Pinto Island is an island in the U.S. state of Alabama, within the city limits of Mobile. Located on the northwestern coast of Mobile Bay, it is bounded on the west by the Mobile River, on the south by Mobile Bay, on the east by the Spanish River, and on the north by Pinto Pass (now partially infilled with dredged material to form a land bridge) and Blakeley Island. It is dedicated to industrial uses, primarily shipbuilding. The BAE Systems Southeast Shipyards was originally the site of the Alabama Drydock and Shipbuilding Company, and most recently Atlantic Marine, which was acquired by BAE in 2010. The Alabama State Port Authority operates a terminal on the southern end of the island for the ThyssenKrupp steel plant upriver in Calvert.
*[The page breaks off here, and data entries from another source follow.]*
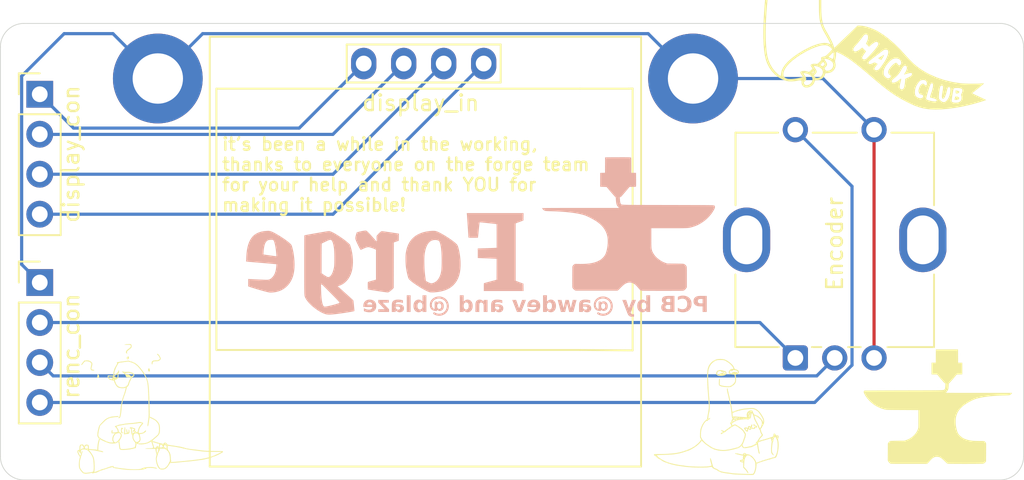
<source format=kicad_pcb>
(kicad_pcb
	(version 20240108)
	(generator "pcbnew")
	(generator_version "8.0")
	(general
		(thickness 1.6)
		(legacy_teardrops no)
	)
	(paper "A4")
	(layers
		(0 "F.Cu" signal)
		(31 "B.Cu" signal)
		(32 "B.Adhes" user "B.Adhesive")
		(33 "F.Adhes" user "F.Adhesive")
		(34 "B.Paste" user)
		(35 "F.Paste" user)
		(36 "B.SilkS" user "B.Silkscreen")
		(37 "F.SilkS" user "F.Silkscreen")
		(38 "B.Mask" user)
		(39 "F.Mask" user)
		(40 "Dwgs.User" user "User.Drawings")
		(41 "Cmts.User" user "User.Comments")
		(42 "Eco1.User" user "User.Eco1")
		(43 "Eco2.User" user "User.Eco2")
		(44 "Edge.Cuts" user)
		(45 "Margin" user)
		(46 "B.CrtYd" user "B.Courtyard")
		(47 "F.CrtYd" user "F.Courtyard")
		(48 "B.Fab" user)
		(49 "F.Fab" user)
		(50 "User.1" user)
		(51 "User.2" user)
		(52 "User.3" user)
		(53 "User.4" user)
		(54 "User.5" user)
		(55 "User.6" user)
		(56 "User.7" user)
		(57 "User.8" user)
		(58 "User.9" user)
	)
	(setup
		(stackup
			(layer "F.SilkS"
				(type "Top Silk Screen")
			)
			(layer "F.Paste"
				(type "Top Solder Paste")
			)
			(layer "F.Mask"
				(type "Top Solder Mask")
				(color "Black")
				(thickness 0.01)
			)
			(layer "F.Cu"
				(type "copper")
				(thickness 0.035)
			)
			(layer "dielectric 1"
				(type "core")
				(thickness 1.51)
				(material "FR4")
				(epsilon_r 4.5)
				(loss_tangent 0.02)
			)
			(layer "B.Cu"
				(type "copper")
				(thickness 0.035)
			)
			(layer "B.Mask"
				(type "Bottom Solder Mask")
				(color "Black")
				(thickness 0.01)
			)
			(layer "B.Paste"
				(type "Bottom Solder Paste")
			)
			(layer "B.SilkS"
				(type "Bottom Silk Screen")
			)
			(copper_finish "None")
			(dielectric_constraints no)
		)
		(pad_to_mask_clearance 0)
		(allow_soldermask_bridges_in_footprints no)
		(pcbplotparams
			(layerselection 0x00010fc_ffffffff)
			(plot_on_all_layers_selection 0x0000000_00000000)
			(disableapertmacros no)
			(usegerberextensions no)
			(usegerberattributes yes)
			(usegerberadvancedattributes yes)
			(creategerberjobfile yes)
			(dashed_line_dash_ratio 12.000000)
			(dashed_line_gap_ratio 3.000000)
			(svgprecision 4)
			(plotframeref no)
			(viasonmask no)
			(mode 1)
			(useauxorigin no)
			(hpglpennumber 1)
			(hpglpenspeed 20)
			(hpglpendiameter 15.000000)
			(pdf_front_fp_property_popups yes)
			(pdf_back_fp_property_popups yes)
			(dxfpolygonmode yes)
			(dxfimperialunits yes)
			(dxfusepcbnewfont yes)
			(psnegative no)
			(psa4output no)
			(plotreference yes)
			(plotvalue yes)
			(plotfptext yes)
			(plotinvisibletext no)
			(sketchpadsonfab no)
			(subtractmaskfromsilk no)
			(outputformat 1)
			(mirror no)
			(drillshape 1)
			(scaleselection 1)
			(outputdirectory "")
		)
	)
	(net 0 "")
	(net 1 "EN_FOR")
	(net 2 "GNDREF")
	(net 3 "EN_REV")
	(net 4 "EN_BTN")
	(net 5 "Net-(J2-gnd)")
	(net 6 "Net-(J2-sda)")
	(net 7 "Net-(J2-3v3)")
	(net 8 "Net-(J2-scl)")
	(footprint "ledscreen:128x64OLED" (layer "F.Cu") (at 156.7 127.65))
	(footprint "LOGO" (layer "F.Cu") (at 175.5 139.5))
	(footprint "MountingHole:MountingHole_3.2mm_M3_ISO7380_Pad" (layer "F.Cu") (at 140 118))
	(footprint "LOGO" (layer "F.Cu") (at 189.5 139.5))
	(footprint "Connector_PinHeader_2.54mm:PinHeader_1x04_P2.54mm_Vertical" (layer "F.Cu") (at 132.5 130.96))
	(footprint "MountingHole:MountingHole_3.2mm_M3_ISO7380_Pad" (layer "F.Cu") (at 174 118))
	(footprint "LOGO" (layer "F.Cu") (at 139.5 139))
	(footprint "Connector_PinHeader_2.54mm:PinHeader_1x04_P2.54mm_Vertical" (layer "F.Cu") (at 132.5 119))
	(footprint "Rotary_Encoder:RotaryEncoder_Bourns_Vertical_PEC12R-3x17F-Sxxxx" (layer "F.Cu") (at 180.5 135.75 90))
	(footprint "LOGO" (layer "F.Cu") (at 185.5 117))
	(footprint "LOGO" (layer "B.Cu") (at 160.5 128 180))
	(gr_arc
		(start 130 116)
		(mid 130.43934 114.93934)
		(end 131.5 114.5)
		(stroke
			(width 0.05)
			(type default)
		)
		(layer "Edge.Cuts")
		(uuid "16024f16-4d40-4903-a593-117f5301ac88")
	)
	(gr_line
		(start 131.5 114.5)
		(end 193.5 114.5)
		(stroke
			(width 0.05)
			(type default)
		)
		(layer "Edge.Cuts")
		(uuid "1d424b23-339b-4341-9aed-d379843bd8d1")
	)
	(gr_line
		(start 195 116)
		(end 195 142)
		(stroke
			(width 0.05)
			(type default)
		)
		(layer "Edge.Cuts")
		(uuid "8738b7cb-036e-4cf0-b310-1c5eb03b559f")
	)
	(gr_line
		(start 130 142)
		(end 130 116)
		(stroke
			(width 0.05)
			(type default)
		)
		(layer "Edge.Cuts")
		(uuid "9a0584d4-32c8-48d3-a528-6c1ce1a8ad17")
	)
	(gr_line
		(start 193.5 143.5)
		(end 131.5 143.5)
		(stroke
			(width 0.05)
			(type default)
		)
		(layer "Edge.Cuts")
		(uuid "9c627d1e-e920-429e-9a85-a1f440b7570f")
	)
	(gr_arc
		(start 193.5 114.5)
		(mid 194.56066 114.93934)
		(end 195 116)
		(stroke
			(width 0.05)
			(type default)
		)
		(layer "Edge.Cuts")
		(uuid "a05b733e-4a34-4d72-bfde-3bd47eb7723d")
	)
	(gr_arc
		(start 131.5 143.5)
		(mid 130.43934 143.06066)
		(end 130 142)
		(stroke
			(width 0.05)
			(type default)
		)
		(layer "Edge.Cuts")
		(uuid "a9732af5-a67d-4a1c-ae32-7a18b9580430")
	)
	(gr_arc
		(start 195 142)
		(mid 194.56066 143.06066)
		(end 193.5 143.5)
		(stroke
			(width 0.05)
			(type default)
		)
		(layer "Edge.Cuts")
		(uuid "e31ed852-e4
... [44082 chars truncated]
</source>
Austal USA owns part of this Island chain taking up most of the central part with a stocking shop channel on the west bank. In June 2018 BAE Systems Southeast completed a total shutdown of all facilities on Pinto Island, selling all their land and ship yards to Austal USA, giving Austal USA 51% control of Pinto Island land area from center to South shore.

The island is approximately .75 mi at its widest and 1.45 mi at its longest with an average elevation of 10 ft. It, along with downtown and Blakeley Island, forms District Two of Mobile's city council districts.